Corentin regrette pour sa part que la crise du coronavirus ait éclipsé d’autres sujets, « comme les retraites, les Gilets jaunes ou la réforme de la SNCF » et accuse l’État d’être responsable de la crise sanitaire, « par l’insuffisance de l’hôpital »

La police intervient pour disperser la « manifestation non-déclarée »

Alors que les participants, au nombre de quatre, stationnaient sur le trottoir depuis 14h30, un équipage de police est intervenu aux alentours de 17 heures pour un contrôle d’identité. Une intervention qui aura mobilisé une petite dizaine de fonctionnaires et trois voitures de police. Au bout de trois quarts d’heure d’immobilisation, l’officier de police judiciaire a intimé l’ordre de se disperser, sans que des poursuites ne soient engagés. « C’est une façon d’être pédagogue », a-t-il déclaré aux manifestants, leur expliquant qu’ils procédaient là « à un rassemblement non-autorisé par la préfecture »

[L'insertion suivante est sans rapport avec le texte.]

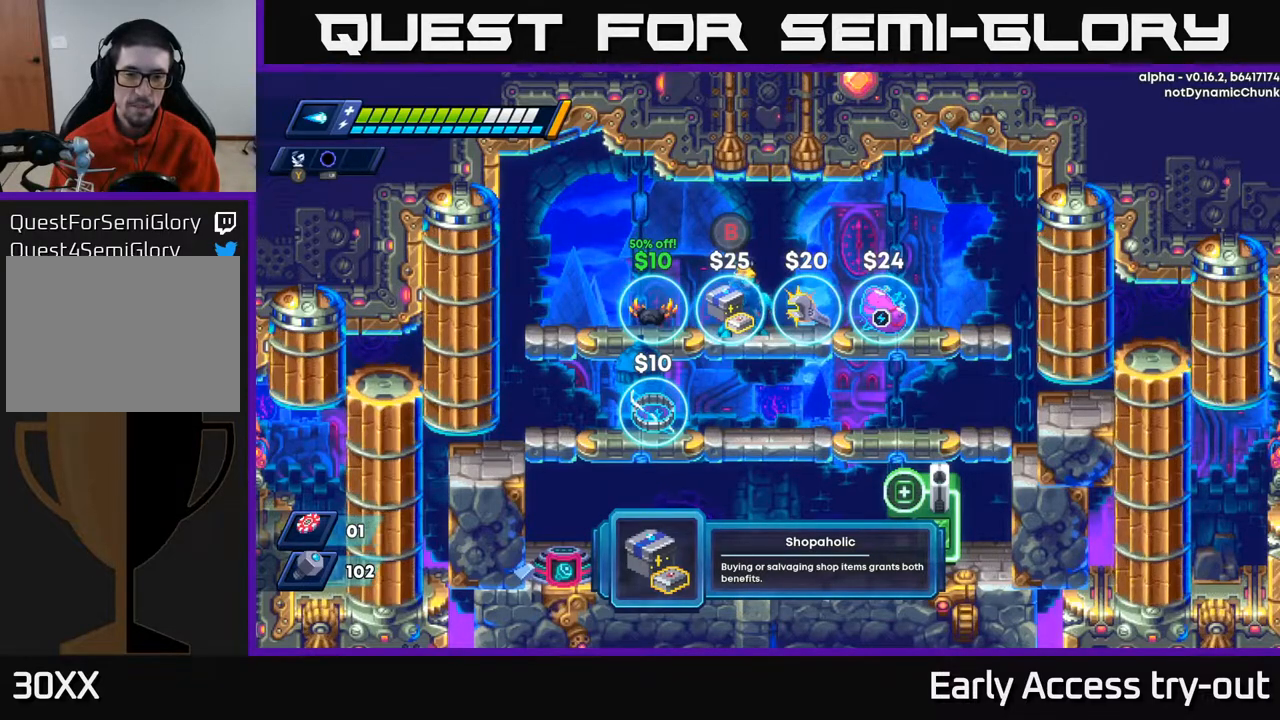
{"buttons": [], "right_stick": "center", "events": []}
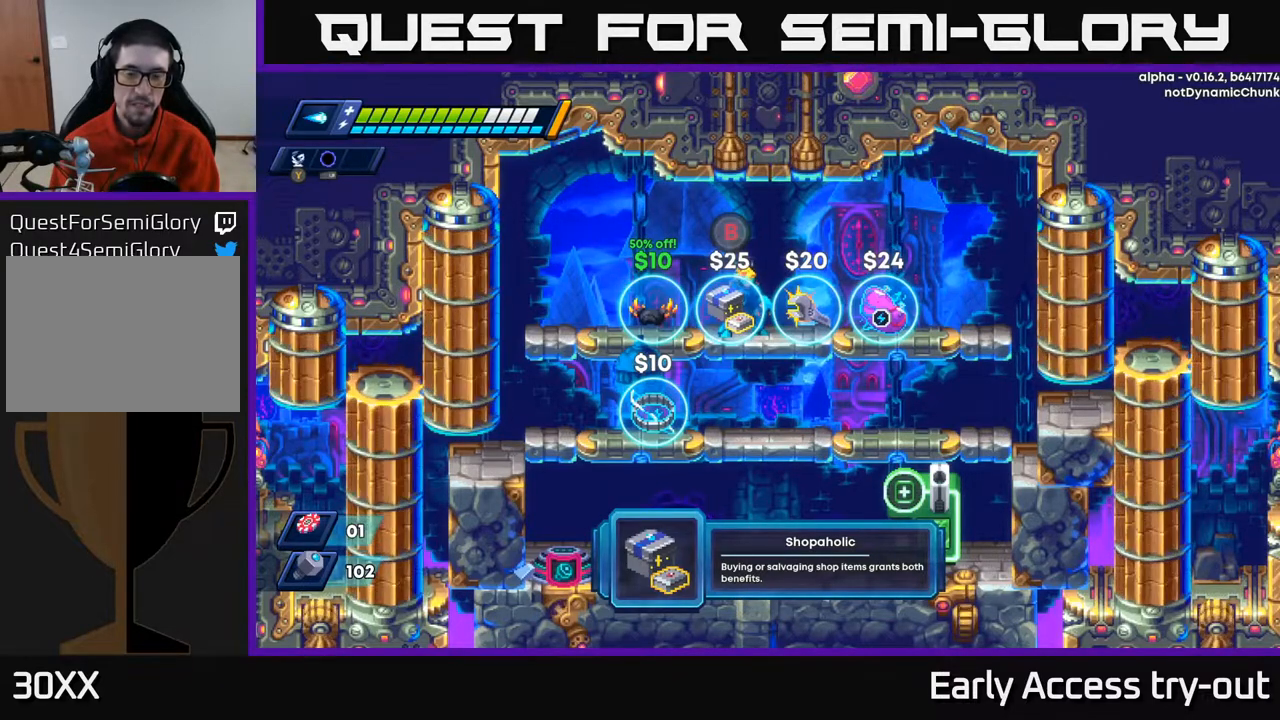
{"buttons": [], "right_stick": "center", "events": []}
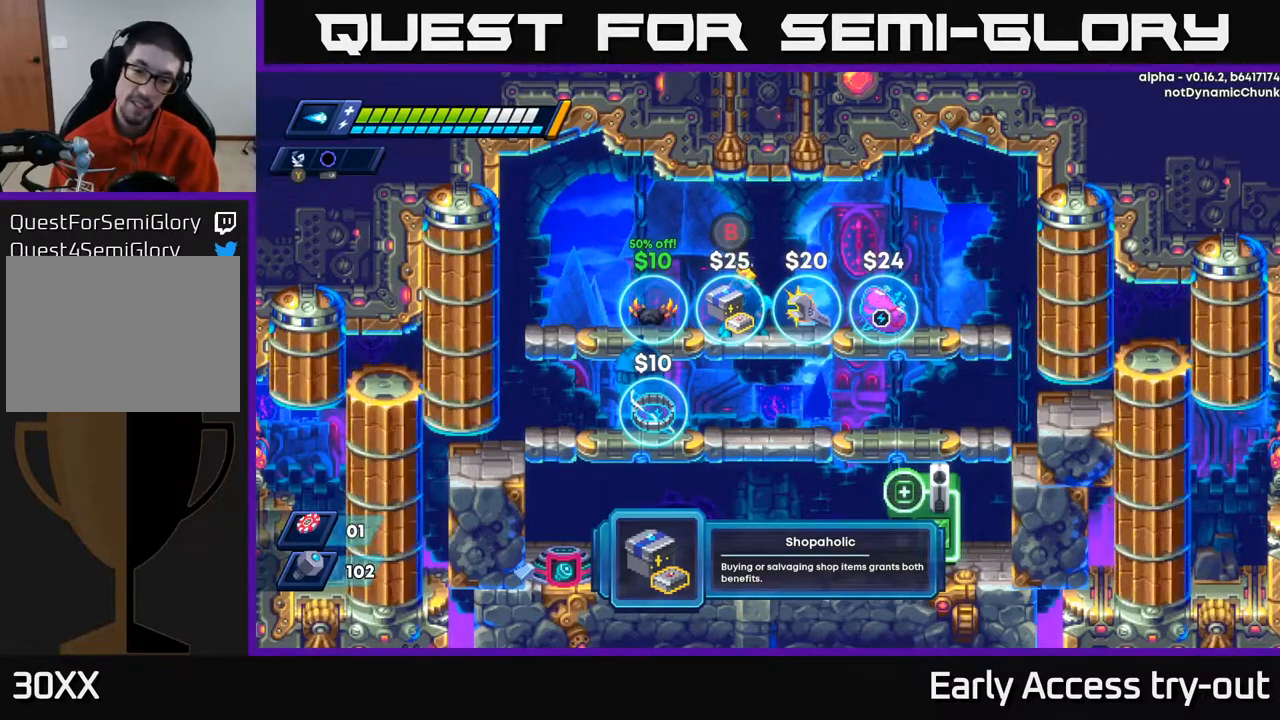
{"buttons": ["DPAD_RIGHT"], "right_stick": "center", "events": [[467, "DPAD_RIGHT", "down"]]}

C’est donc libre que les quatre jeunes âgés de 21 à 27 ans ont pu rentrer chez eux. « C’est de l’abus », nous confie l’un d’entre eux juste après avoir été relâché notant au passage une « tentative d’intimidation » concernant les slogans inscrits sur les panneaux. « On ne va pas laisser tomber, on refera d’autres actions, sous une autre forme », préviennent-ils.